Since Redskins owner Dan Snyder took over the Extremeskins.com message board back in 2005, its members have been happy to serve as his personal media attack dogs.

One of Snyder’s most extreme henchmen, Arthur Mills, who has more than 25,600 posts on Extremeskins.com, has frequently rallied the pack against any journalist who wasn’t typing in burgundy-and-gold. Mills, for example, headed up hate campaigns against Washington Post beat writers Jason La Canfora and Nunyo Demasio, including setting up a thread called The Nunyo Files that chronicled every alleged error that appeared under Demasio’s byline. In exchange for his attackery, Snyder gave Mills a seat in the press box during Skins games.

But last week, like overbred dobermans, the Extremeskins.com pack turned on one of its own. A poster pointed out some mistakes in a story on the team’s Web site by Casey Husband, who writes for the Redskins news service. In the build-up to Saturday’s draft, Husband had written about a three-team deal on draft day 1999 that the Skins were a part of:

[Washington] traded its 12th overall pick and multiple mid-round selections to the Chicago Bears for the fifth overall pick. Then the Redskins swapped first-round selections with the New Orleans Saints, dropping from fifth to seventh. The Saints got their man in running back Ricky Williams, while the Redskins drafted Champ Bailey and obtained a first- and third-rounder in 2000.

An astute Extremeskins.com member pointed out that the 1999 trade didn’t go down the way Husband’s story said it did. Instead, that year, the Skins dealt first with New Orleans, then Chicago. This revelation sent many folks on Snyder’s message board into Nunyo Files mode against one of the team’s paid messengers.

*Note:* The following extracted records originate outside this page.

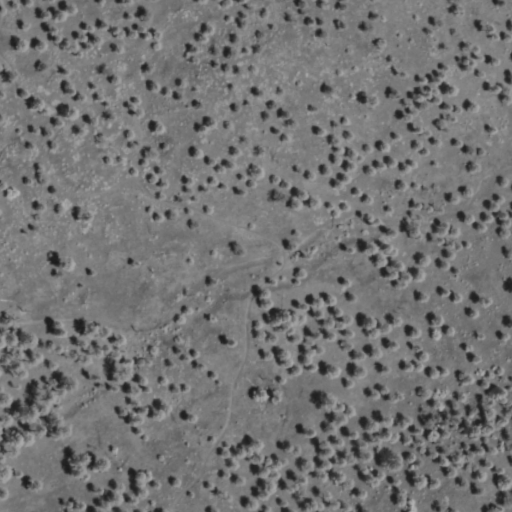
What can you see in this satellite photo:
road: (354, 320)
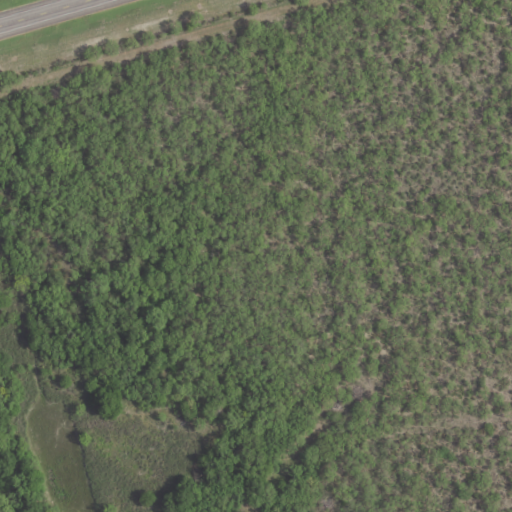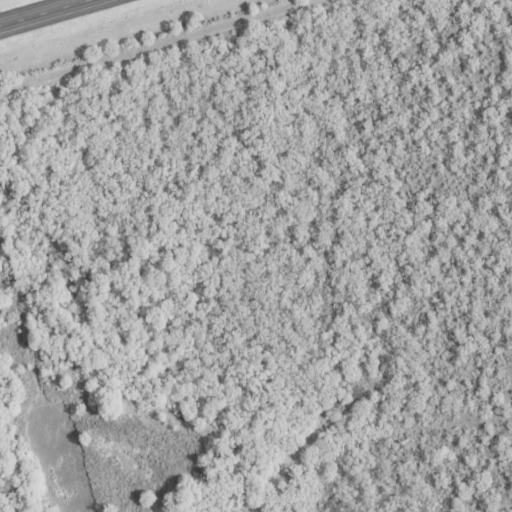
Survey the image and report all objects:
road: (47, 13)
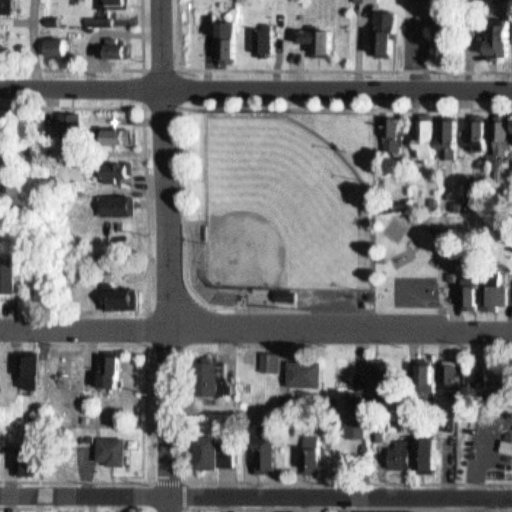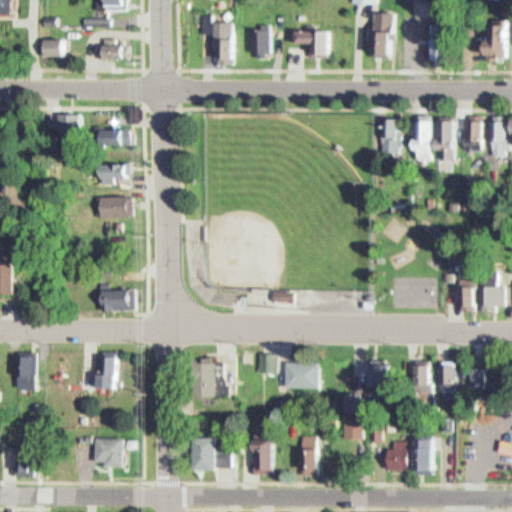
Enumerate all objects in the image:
building: (367, 0)
building: (114, 1)
building: (123, 3)
building: (4, 4)
building: (98, 13)
building: (46, 14)
building: (103, 20)
building: (388, 30)
building: (388, 32)
building: (261, 33)
building: (219, 35)
building: (228, 36)
building: (323, 36)
building: (447, 38)
building: (268, 39)
building: (321, 39)
building: (502, 39)
building: (50, 41)
building: (446, 41)
building: (113, 43)
building: (61, 46)
building: (123, 48)
road: (107, 68)
road: (313, 68)
road: (255, 88)
road: (183, 107)
road: (291, 108)
building: (63, 121)
building: (75, 121)
building: (429, 129)
building: (452, 129)
building: (116, 130)
building: (480, 130)
building: (396, 131)
building: (478, 131)
building: (0, 132)
building: (452, 133)
building: (500, 133)
road: (148, 134)
building: (123, 135)
building: (396, 135)
building: (4, 136)
building: (504, 137)
building: (427, 138)
building: (114, 163)
building: (119, 171)
building: (482, 188)
building: (112, 200)
park: (284, 204)
building: (116, 205)
park: (313, 218)
road: (171, 255)
building: (4, 274)
building: (10, 278)
building: (473, 287)
park: (416, 290)
building: (474, 290)
building: (498, 290)
building: (115, 293)
building: (123, 294)
building: (288, 294)
building: (498, 296)
road: (255, 330)
building: (267, 356)
building: (273, 361)
building: (22, 365)
building: (103, 366)
building: (447, 367)
building: (301, 368)
building: (115, 369)
building: (377, 369)
building: (479, 369)
building: (32, 370)
building: (308, 372)
building: (204, 374)
building: (421, 374)
building: (429, 374)
building: (217, 375)
building: (456, 376)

“There is no excuse for this Casey Husband guy to FUBAR it all up in that article – it’s his job to get it right,” read one posting.

“WOW – he works for THE MAN,” read another. “This d-bag [Husband] is Director Of Publications for the Washington Redskins……even more of a crime to FUBAR the facts up in that article. Now knowing he is the team publicist, his articles are worthless, especially draft week.”

Skins management stepped in to save their reporter. A poster identified himself as an editor of Redskins.com and ordered the attack dogs that were tearing Husband a new one to heel.

“Redskins.com strives for accuracy,” wrote the poster.

The erroneous passages were deleted from Husband’s story. No correction was ever appended to the unfiltered piece, however. Mills, who before his career of throwing bombs at Post writers had landed a single byline in that newspaper, hadn’t weighed in on the in-house screwups before the Husband-beating thread was removed from Extremeskins.com’s front pages.